Consider an alternative in which the manufacturers do not sell tires but charge for services. They contract with fleet owners to charge per mile of usage. The pricing contract will be based on the type of use, influenced by general factors such as the type of loads (for example, heavy loads), typical route structures (for example, through cities or across long distances), and individual characteristics of fleet owners, such as the training of drivers and therefore the quality of driving, the maintenance of correct tire pressure, and the quality of servicing, such as tire rotation. The tire as a product still exists and is at the core of the business. However, the revenue is based on tire usage, not on a one-time tire sale.

The retail business shifts from a transaction base (selling a tire) to an ongoing relationship (continuous and ongoing measurements of usage and ability to provide feedback on better usage specific to a user) with the consumer. The revenue model now depends on accurate measurements of tire usage on a periodic basis and on parameters of wear and tear that are transparent to the fleet owner and the company, resulting in the ability of the tire company to offer specific advice.

This model has other advantages. The firm gets detailed data on how individual drivers actually drive their vehicles—from the size and weight of their loads, the speeds at which they drive, and the patterns of braking they follow to a host of other characteristics that can help in the product development process.

The company need not focus solely on tire usage. It can focus on driver safety as well. It can help a specific driver improve her skills. Say, for instance, a particular driver has driven only 20,000 miles on a set of tires, but the tires show rough usage. Now assume that we have installed sensors that measure tire performance in real time and relay the data to a central data center. The company can, in real time, alert drivers to be careful, slow down, or check the tire pressure, or in some cases go to the next service station and change the tire. Is this a commodity business with few opportunities for differentiation, or is this a highly differentiated, service-oriented business that cocreates a unique driving experience for a specific driver and improves her skills as well? Will this radically change the meaning of value in this business? Will this approach change the nature of relationships between the firm and its consumers?

Well, Goodyear already has a mileage-based service for its fleet customers. Bridgestone is piloting an early version of this model in Europe where the physical measurements are still taken manually and sent via the Internet to the data center. Moving from this phase to remote measurement via well-placed sensors is just a step away. Note the three distinct transformations taking place:

1. The firm is moving from selling a product to selling a service. The product is an integral part of the service. But the value is based on service.

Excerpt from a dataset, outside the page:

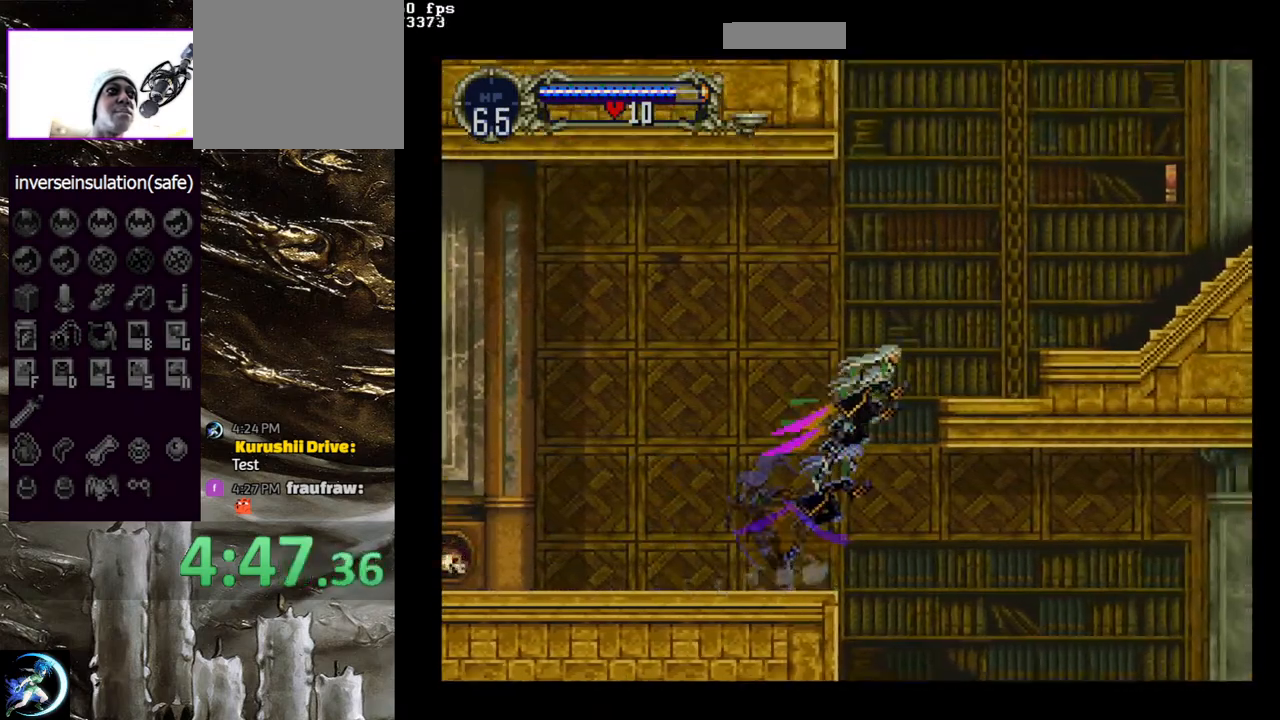
{"buttons": ["DPAD_RIGHT"], "left_stick": "center", "right_stick": "center", "events": [[183, "CROSS", "up"]]}
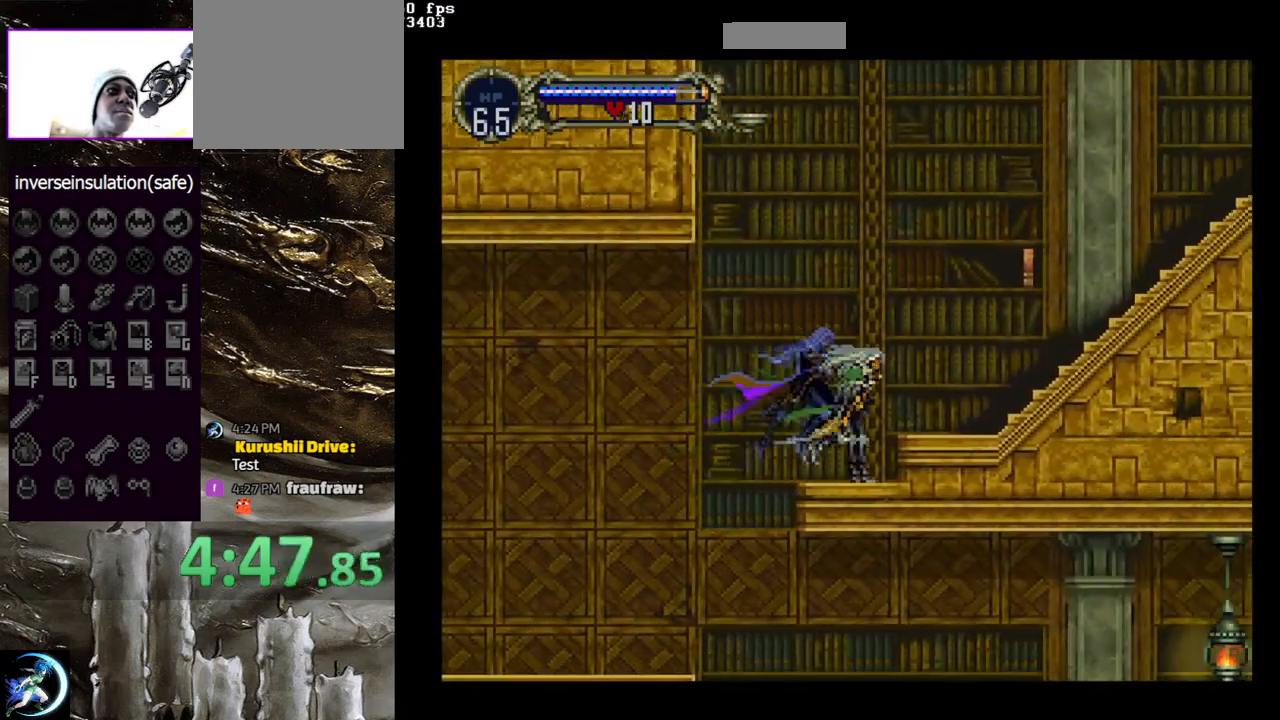
{"buttons": [], "left_stick": "center", "right_stick": "center", "events": [[17, "CROSS", "down"], [83, "DPAD_RIGHT", "up"], [217, "CROSS", "up"], [300, "SQUARE", "down"], [383, "SQUARE", "up"]]}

2. The firm is moving from a transactional relationship with a customer to a service relationship with a customer. When strategy focuses on better fleet management—including lower costs, improved safety and skills of drivers, and improved understanding of truck dynamics—the core value proposition shifts from the physical product (tire) to services and solutions (better overall costs) to superior experiences (for individual drivers).

3. When the manufacturer is selling a tire (just the physical product) to the fleet owners, this type of business would be described as a business-to-business (B2B) organization. However, when that company is providing feedback that improves individual driver safety and skills, it looks more like a business-to-consumer (B2C) organization. In the new competitive arena of one customer at a time and global networks of resources, B2B and B2C definitions converge.